An approach to Database Organization
Ever walked into a new job and find that you can’t make sense of any of the databases and how they all hang together? The answer to that question is probably YES (a million times YESSS)!
This is where proper database organization comes in.
So, let’s go into why this is important, what we can do prevent this for our future selves, and how to implement this.
WHY?
I think it’s pretty evident that having a messy database is not only stressful to maintain and work on, but it also creates a lot of risk for the business. At the end of the day, no one wants production databases to go down.
Whether it’s one database or multiple interconnected webs of databases, it’s always important to follow clean database organization practices. This allows you to future proof yourself and makes it easier for developers and DBA’s to work.
Some of the benefits of having a clean structure and standards in place are –
- Reduced Risk: Reduce the amount of risk to production systems by knowing how things are structured and how any sort of changes will affect the production environment.
- Faster technical debt implementation: Reduce the time and effort needed for technical debt. Following a structure will give you a higher level of visibility on what changes to make. When starting a technical debt task, it will be easier to identify what will be affected and then fix it.
- Database as code (CICD): A good structure will act as the first step to setting up continuous integration and development for your databases. You can find more about it here.
- Faster on-boarding: Makes the on-boarding process for new team members easy and less painful.
WHAT?
There are 2 parts to this –
- Consistent metadata layer.
- Object placement in multi-database environment.

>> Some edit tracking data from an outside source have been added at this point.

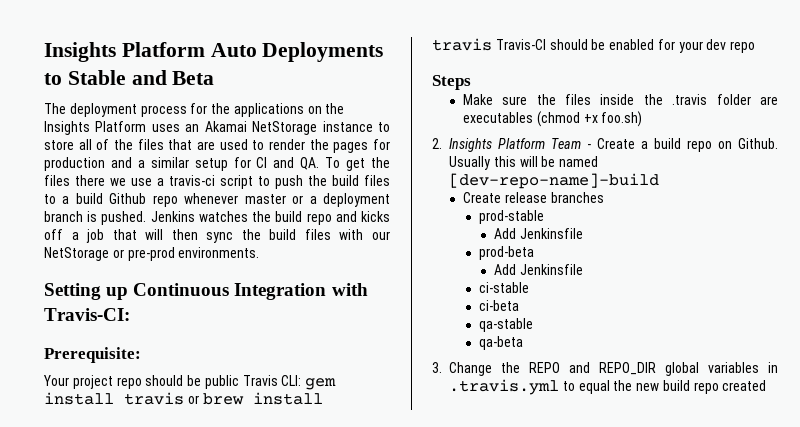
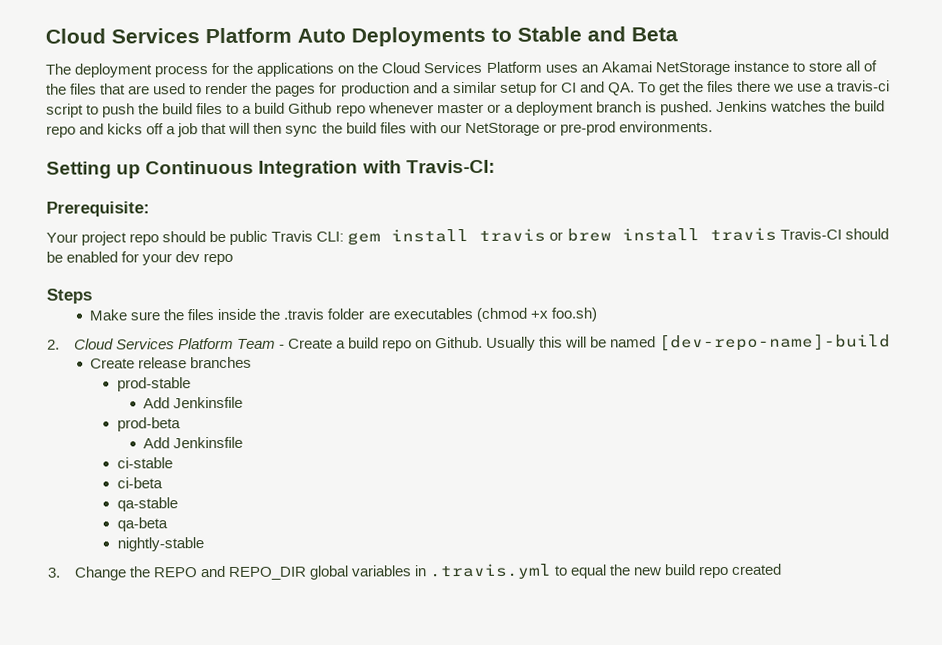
[44,42,116,62] Insights -> [45,28,200,44] Cloud Services
[44,121,90,135] Insights -> [381,61,483,74] Cloud Services
[449,138,492,152] Insights -> [73,338,175,350] Cloud Services
(523, 343) none -> [116,537,204,552] // nightly-stable

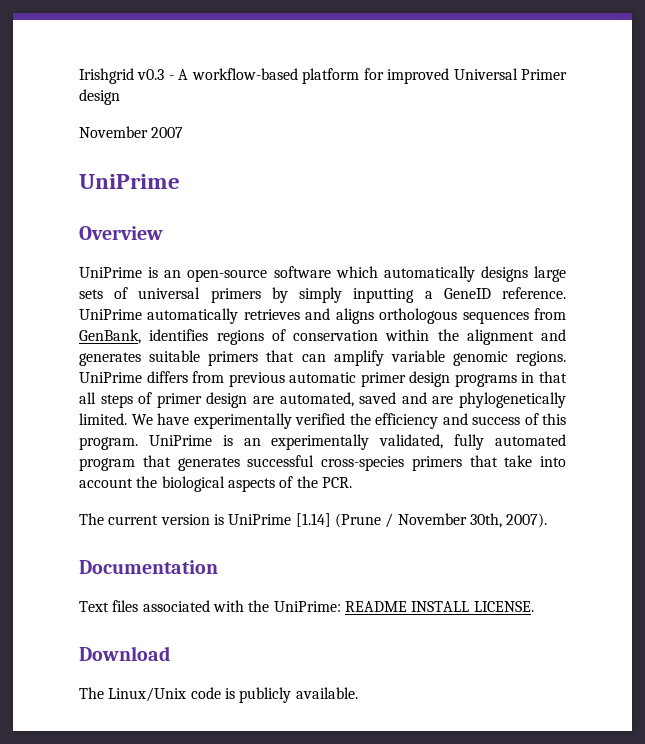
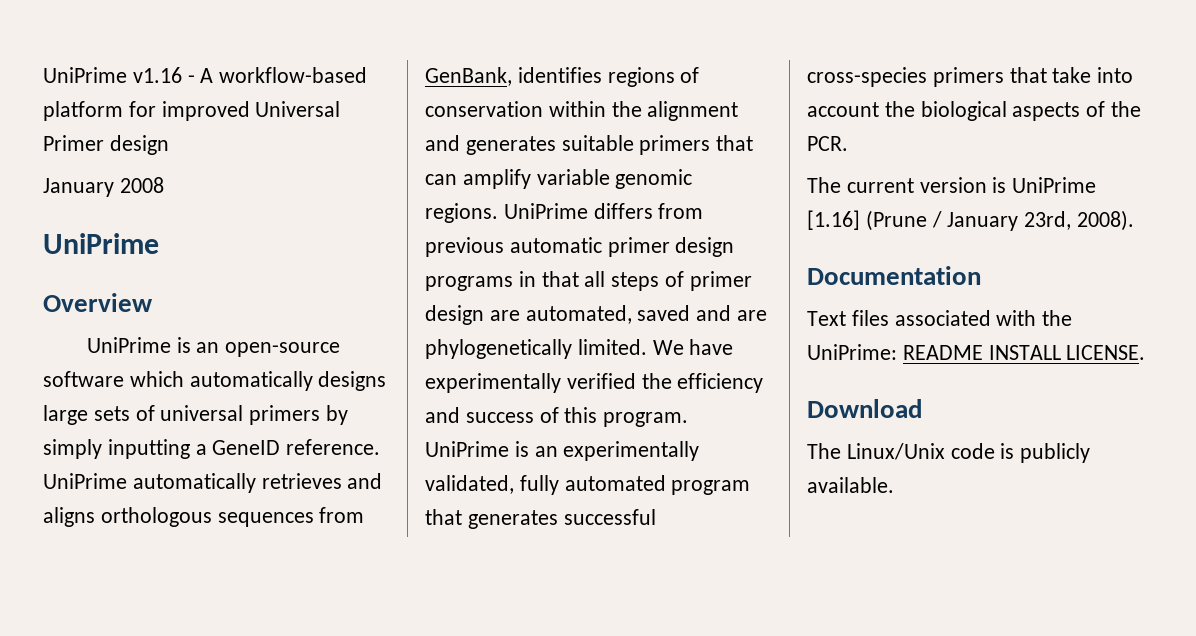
[79,68,165,84] Irishgrid v0.3 -> [43,67,182,83] UniPrime v1.16
[79,126,184,138] November 2007 -> [43,177,164,197] January 2008
[295,513,331,527] [1.14] -> [807,210,860,230] [1.16]
[397,513,548,528] November 30th, 2007). -> [947,210,1135,231] January 23rd, 2008).

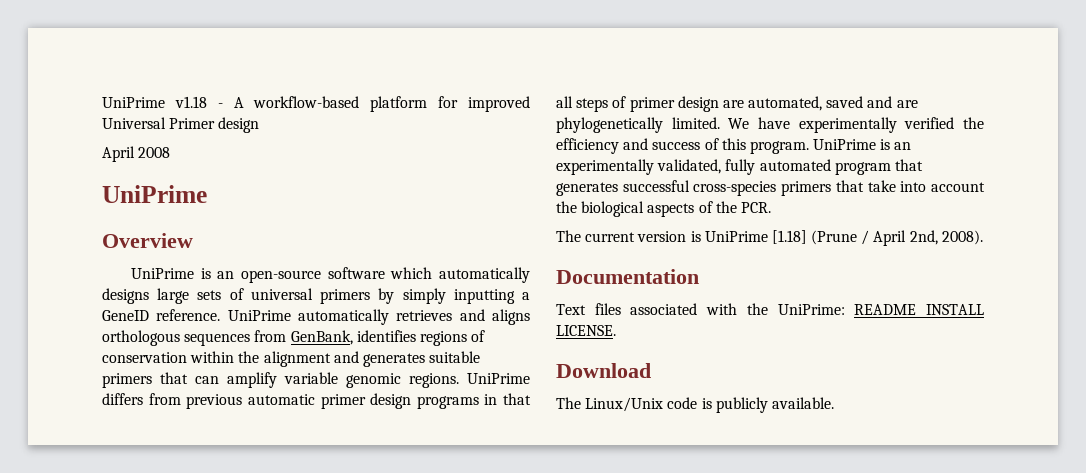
[43,67,182,83] UniPrime v1.16 -> [102,96,207,108] UniPrime v1.18
[43,178,114,197] January -> [102,146,135,162] April
[807,210,860,230] [1.16] -> [771,230,807,244] [1.18]
[947,211,1072,231] January 23rd, -> [873,230,938,246] April 2nd,

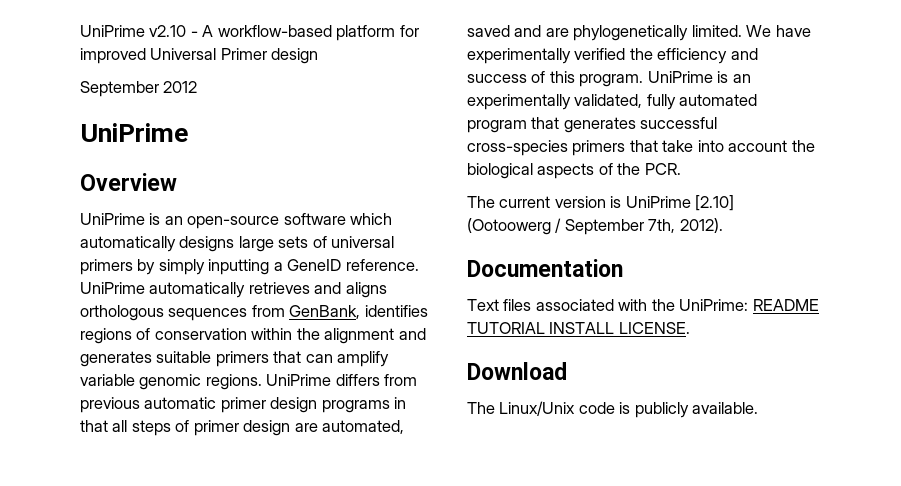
[102,96,207,108] UniPrime v1.18 -> [80,25,187,37] UniPrime v2.10
[102,146,171,162] April 2008 -> [80,81,198,97] September 2012
[771,230,983,246] [1.18] (Prune / April 2nd, 2008). -> [695,195,735,211] [467,218,723,235] [2.10] (Ootoowerg / September 7th, 2012).
(917, 309) none -> [467,322,545,334] TUTORIAL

Having a strong metadata layer enables you to modularize your database objects. For example, if you’re using a view sitting on top of a table and all processes use that view, you’d able to make changes to the underlying table without affecting any of your processes. If you delete or add a column to the underlying table, it won’t break the view or anything using that view. Not only that, if one of the dropped columns is being used by users, you can simply edit the view to pass in blank values for the dropped column. This way, end users can have more time to make changes to their processes and the changes done on your end are minimal. This flexibility allows you to make changes to your database without major downtime and empowers you to plan for technical debt remediation.
You can also leverage the schemas in SQL Server to organize your database objects. For example – for certain self-servicing power users, you can create a schema “ss” (for self-service). This will help you define better role based access on objects and easily work with end users in a controlled environment in case there are any problems.
In regards to object placement, it is important to be careful where you place database objects. For example, if a stored procedure is calling a table from database B, it should be created in database B and not in database A.
HOW?
There are various ways to organize databases. Keeping in mind the two focus areas mentioned above, I will break this down further and suggest one way below –
### DATABASE METADATA LAYER
A basic metadata layer can be created by using views on top of tables. Anyone who wants data from the underlying tables need to query the view. In the above example, if you have a three tier data warehouse, you can implement the loading of data from staging to ODS to the data mart layer.
If is there a change in any of the source tables (specially removing columns from the underlying table), the changes can be implemented faster by tweaking the views. This can be done without spending hours to fix each and every layer.
DEPENDENCIES
Based on the metadata layer structure, you can now clearly see how the dependencies between the databases work. Database A has no dependencies whereas database B has a dependency on database A because it’s doing a cross database join. The same goes for database C, which is dependent on database B.
CICD BUILD SEQUENCE
Once the metadata layer and dependencies have been implemented, you can now very easily implement CI/CD and setup the order of build and deploy. This will also enable you to consolidate all these databases into one database solution.